## THE PROBLEM
Rewrite every line of the material below as a Markdown table with the columns "Row" and "Text," numbering each line and skipping blank ones. Leave the pictures out of the table.

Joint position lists
[Start of Attachment]
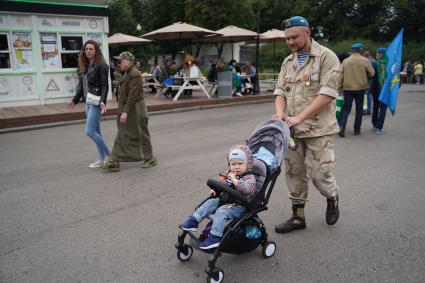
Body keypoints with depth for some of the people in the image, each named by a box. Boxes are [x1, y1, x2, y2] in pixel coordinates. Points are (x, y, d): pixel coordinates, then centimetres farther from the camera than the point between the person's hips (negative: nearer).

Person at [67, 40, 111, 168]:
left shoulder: (101, 66, -10)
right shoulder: (84, 66, 12)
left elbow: (104, 86, -16)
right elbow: (81, 85, 18)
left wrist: (103, 101, -27)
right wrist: (74, 100, 18)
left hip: (96, 103, -8)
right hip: (88, 102, 8)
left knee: (89, 131, -10)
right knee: (96, 131, 11)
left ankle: (109, 155, 5)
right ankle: (102, 158, 20)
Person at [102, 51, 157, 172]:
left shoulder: (135, 74, -17)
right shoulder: (126, 74, 12)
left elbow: (132, 95, -23)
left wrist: (125, 112, -25)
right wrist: (123, 111, 15)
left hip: (135, 110, -9)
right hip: (126, 109, 9)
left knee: (142, 134, 4)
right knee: (121, 136, 8)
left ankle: (150, 158, 20)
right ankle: (114, 162, 11)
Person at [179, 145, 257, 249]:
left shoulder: (250, 177, -16)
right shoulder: (230, 174, 8)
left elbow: (247, 189, -37)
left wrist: (234, 179, -32)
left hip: (240, 206, -8)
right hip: (226, 201, 8)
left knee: (222, 211, -28)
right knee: (211, 202, -1)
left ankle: (215, 237, -24)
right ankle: (193, 221, 3)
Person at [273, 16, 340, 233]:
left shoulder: (326, 57, -5)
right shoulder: (288, 62, 15)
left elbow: (327, 94, -15)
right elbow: (280, 91, 11)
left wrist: (300, 117, -21)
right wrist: (280, 113, -10)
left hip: (318, 129, -5)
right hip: (292, 129, 6)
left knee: (319, 173, -3)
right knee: (294, 173, 8)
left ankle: (332, 199, 31)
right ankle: (298, 216, 22)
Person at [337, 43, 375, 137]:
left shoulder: (345, 61, 1)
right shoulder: (365, 60, -5)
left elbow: (341, 76, 3)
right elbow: (372, 73, 1)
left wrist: (340, 87, 12)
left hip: (347, 88, 1)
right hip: (360, 87, -1)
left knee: (346, 108, 6)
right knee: (359, 109, 10)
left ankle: (341, 126, -13)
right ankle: (357, 130, 14)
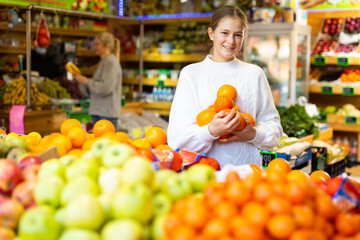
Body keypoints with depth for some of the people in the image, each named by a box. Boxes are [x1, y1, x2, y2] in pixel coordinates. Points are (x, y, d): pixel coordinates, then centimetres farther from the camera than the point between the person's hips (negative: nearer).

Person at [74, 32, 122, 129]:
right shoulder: (102, 63, 18)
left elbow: (105, 89, -20)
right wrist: (79, 79, 3)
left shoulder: (111, 62, -9)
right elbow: (89, 92, 18)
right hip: (98, 113, 9)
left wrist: (86, 80, -12)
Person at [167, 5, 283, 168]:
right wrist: (211, 131, -19)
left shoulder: (254, 74, 12)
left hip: (246, 169, 2)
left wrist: (254, 134, -6)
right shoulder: (191, 73, 6)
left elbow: (273, 125, 15)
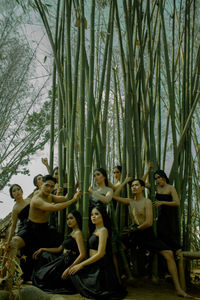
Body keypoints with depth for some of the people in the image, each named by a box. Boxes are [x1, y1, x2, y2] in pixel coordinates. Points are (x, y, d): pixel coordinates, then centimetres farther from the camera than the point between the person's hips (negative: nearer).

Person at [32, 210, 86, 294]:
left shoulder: (78, 233, -12)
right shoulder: (71, 233, 19)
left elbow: (82, 254, -22)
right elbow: (59, 249, 19)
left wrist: (69, 269, -26)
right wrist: (42, 249, 14)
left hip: (68, 262, -10)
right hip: (62, 260, 10)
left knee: (42, 276, -11)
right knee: (43, 255, 16)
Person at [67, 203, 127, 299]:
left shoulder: (103, 230, -10)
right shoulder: (94, 230, 17)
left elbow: (100, 254, -17)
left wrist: (81, 265, -16)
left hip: (101, 266, -9)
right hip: (93, 264, 9)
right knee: (73, 273, -9)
[End of Attachment]
## THE ANSWER
| Row | Text |
|---|---|
| 1 | Body keypoints with depth for some of the people in the image, each named by a box. Boxes are [x1, y1, x2, y2] in pixel coordinates. Points are (x, y, d): pixel coordinates, then centimetres farther from the camera than the point between the person's hips (negative: nearer). |
| 2 | Person at [67, 40, 111, 168]: |
| 3 | left shoulder: (101, 66, -10) |
| 4 | right shoulder: (84, 66, 12) |
| 5 | left elbow: (104, 86, -16) |
| 6 | right elbow: (81, 85, 18) |
| 7 | left wrist: (103, 101, -27) |
| 8 | right wrist: (74, 100, 18) |
| 9 | left hip: (96, 103, -8) |
| 10 | right hip: (88, 102, 8) |
| 11 | left knee: (89, 131, -10) |
| 12 | right knee: (96, 131, 11) |
| 13 | left ankle: (109, 155, 5) |
| 14 | right ankle: (102, 158, 20) |
| 15 | Person at [102, 51, 157, 172]: |
| 16 | left shoulder: (135, 74, -17) |
| 17 | right shoulder: (126, 74, 12) |
| 18 | left elbow: (132, 95, -23) |
| 19 | left wrist: (125, 112, -25) |
| 20 | right wrist: (123, 111, 15) |
| 21 | left hip: (135, 110, -9) |
| 22 | right hip: (126, 109, 9) |
| 23 | left knee: (142, 134, 4) |
| 24 | right knee: (121, 136, 8) |
| 25 | left ankle: (150, 158, 20) |
| 26 | right ankle: (114, 162, 11) |
| 27 | Person at [179, 145, 257, 249]: |
| 28 | left shoulder: (250, 177, -16) |
| 29 | right shoulder: (230, 174, 8) |
| 30 | left elbow: (247, 189, -37) |
| 31 | left wrist: (234, 179, -32) |
| 32 | left hip: (240, 206, -8) |
| 33 | right hip: (226, 201, 8) |
| 34 | left knee: (222, 211, -28) |
| 35 | right knee: (211, 202, -1) |
| 36 | left ankle: (215, 237, -24) |
| 37 | right ankle: (193, 221, 3) |
| 38 | Person at [273, 16, 340, 233]: |
| 39 | left shoulder: (326, 57, -5) |
| 40 | right shoulder: (288, 62, 15) |
| 41 | left elbow: (327, 94, -15) |
| 42 | right elbow: (280, 91, 11) |
| 43 | left wrist: (300, 117, -21) |
| 44 | right wrist: (280, 113, -10) |
| 45 | left hip: (318, 129, -5) |
| 46 | right hip: (292, 129, 6) |
| 47 | left knee: (319, 173, -3) |
| 48 | right knee: (294, 173, 8) |
| 49 | left ankle: (332, 199, 31) |
| 50 | right ankle: (298, 216, 22) |
| 51 | Person at [337, 43, 375, 137]: |
| 52 | left shoulder: (345, 61, 1) |
| 53 | right shoulder: (365, 60, -5) |
| 54 | left elbow: (341, 76, 3) |
| 55 | right elbow: (372, 73, 1) |
| 56 | left wrist: (340, 87, 12) |
| 57 | left hip: (347, 88, 1) |
| 58 | right hip: (360, 87, -1) |
| 59 | left knee: (346, 108, 6) |
| 60 | right knee: (359, 109, 10) |
| 61 | left ankle: (341, 126, -13) |
| 62 | right ankle: (357, 130, 14) |
| 63 | Body keypoints with depth for some of the people in the image, each named by a box. Boxes are [x1, y1, x2, y2] in pixel coordinates. Points are (x, y, d): pixel coordinates, then centimetres farther from the camera than the point between the person's hips (negative: nearer). |
| 64 | Person at [74, 32, 122, 129]: |
| 65 | right shoulder: (102, 63, 18) |
| 66 | left elbow: (105, 89, -20) |
| 67 | right wrist: (79, 79, 3) |
| 68 | left shoulder: (111, 62, -9) |
| 69 | right elbow: (89, 92, 18) |
| 70 | right hip: (98, 113, 9) |
| 71 | left wrist: (86, 80, -12) |
| 72 | Person at [167, 5, 283, 168]: |
| 73 | right wrist: (211, 131, -19) |
| 74 | left shoulder: (254, 74, 12) |
| 75 | left hip: (246, 169, 2) |
| 76 | left wrist: (254, 134, -6) |
| 77 | right shoulder: (191, 73, 6) |
| 78 | left elbow: (273, 125, 15) |
| 79 | Body keypoints with depth for some of the people in the image, each named by a box. Boxes are [x1, y1, x2, y2] in pixel coordinates. Points are (x, y, d): pixel coordinates, then centimetres farther from the camera than the point between the person's hips (negative: nearer). |
| 80 | Person at [32, 210, 86, 294]: |
| 81 | left shoulder: (78, 233, -12) |
| 82 | right shoulder: (71, 233, 19) |
| 83 | left elbow: (82, 254, -22) |
| 84 | right elbow: (59, 249, 19) |
| 85 | left wrist: (69, 269, -26) |
| 86 | right wrist: (42, 249, 14) |
| 87 | left hip: (68, 262, -10) |
| 88 | right hip: (62, 260, 10) |
| 89 | left knee: (42, 276, -11) |
| 90 | right knee: (43, 255, 16) |
| 91 | Person at [67, 203, 127, 299]: |
| 92 | left shoulder: (103, 230, -10) |
| 93 | right shoulder: (94, 230, 17) |
| 94 | left elbow: (100, 254, -17) |
| 95 | left wrist: (81, 265, -16) |
| 96 | left hip: (101, 266, -9) |
| 97 | right hip: (93, 264, 9) |
| 98 | right knee: (73, 273, -9) |